It was a way to keep fit as well, often walking miles all over London with her 10-year-old daughter to pick up free food – often given away from quality restaurants and shops – as well as useful household items.
But a lot has changed since those early days: Miss Dana is now one of OLIO’s biggest food sharers with a 5-star rating and a rainbow ranked status in part due to a weekly Sunday evening slot that sees her redistribute hundreds of items of unsold Tesco products to her neighbours around Leather Lane near Farringdon.
Explaining why she became an OLIO volunteer, she said: “Well, I feel like it gives me a sense of personal achievement, like doing good for people or the planet. These are the main things that drive me.”
She has lived in in the area for just under 20 years.
The 48-year-old goes to Tesco in Holborn early Sunday evening to collect the cage of food – but sometimes it’s more than that – before laying everything out on a trestle table outside her flat where collectors come and take what they need.
She said a great part of sharing a collection of food is the community it builds up, and now in her building she has lots of friends in the block.
Among the food distributed are salads, vegetables and fruit as well as pre-made meals and sandwiches.
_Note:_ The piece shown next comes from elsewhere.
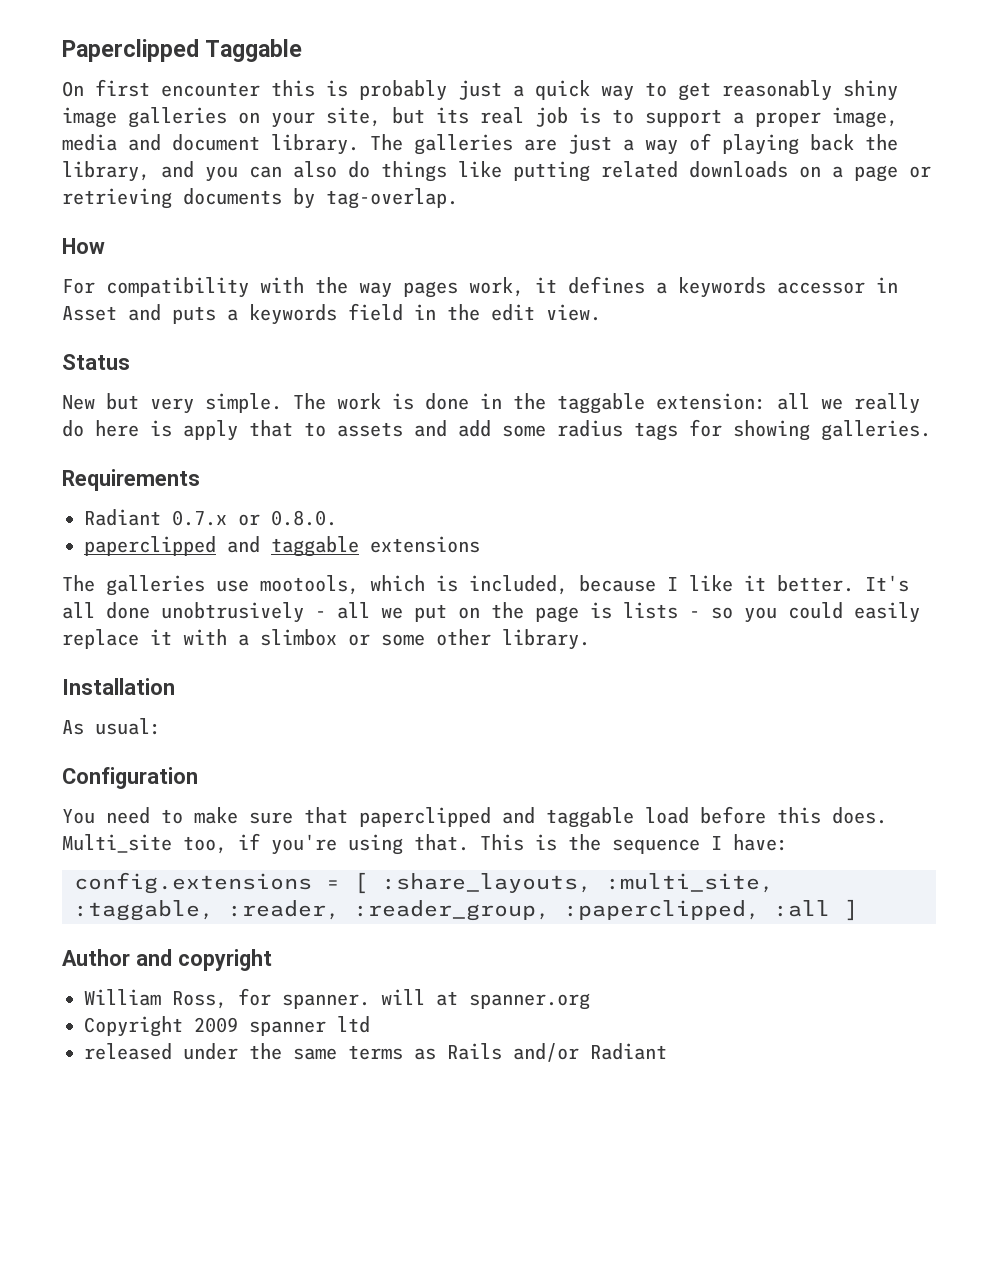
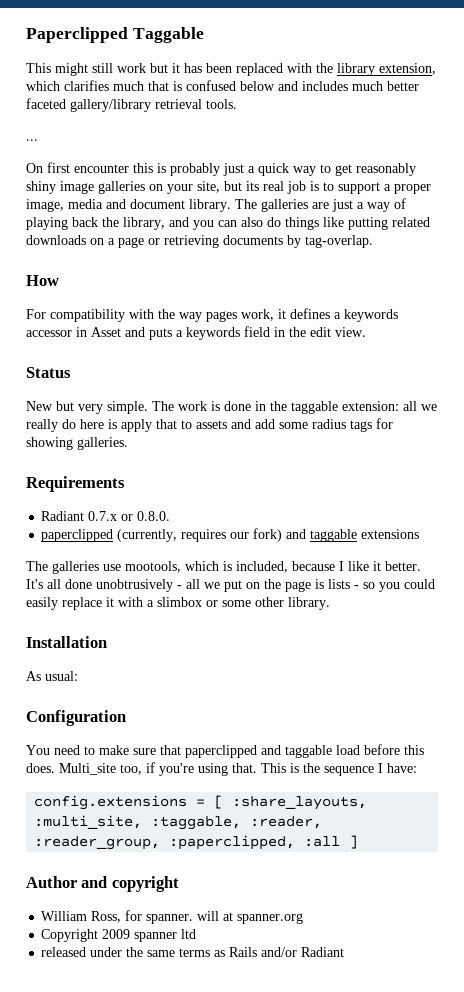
(303, 50) none -> [26,63,436,76] [26,80,419,91] [26,98,237,112] [26,139,38,141] // This might still work but it has been replaced with the library extension, which clarifies much that is confused below and includes much better faceted gallery/library retrieval tools. // ...
(216, 546) none -> [117,528,283,542] (currently, requires our fork)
She will also deliver to some neighbours who find it difficult to come to collect from her floor and praised the food sharing app – which alerts users where food is being given away at the end of the day – for giving her the opportunity to build a community.
“I think this is a good example about community, about sharing, about caring,” she said.
She also does up to six collections in the week from lawyers and banking firms in the City where croissants and sandwiches are left stacked up uneaten after meetings.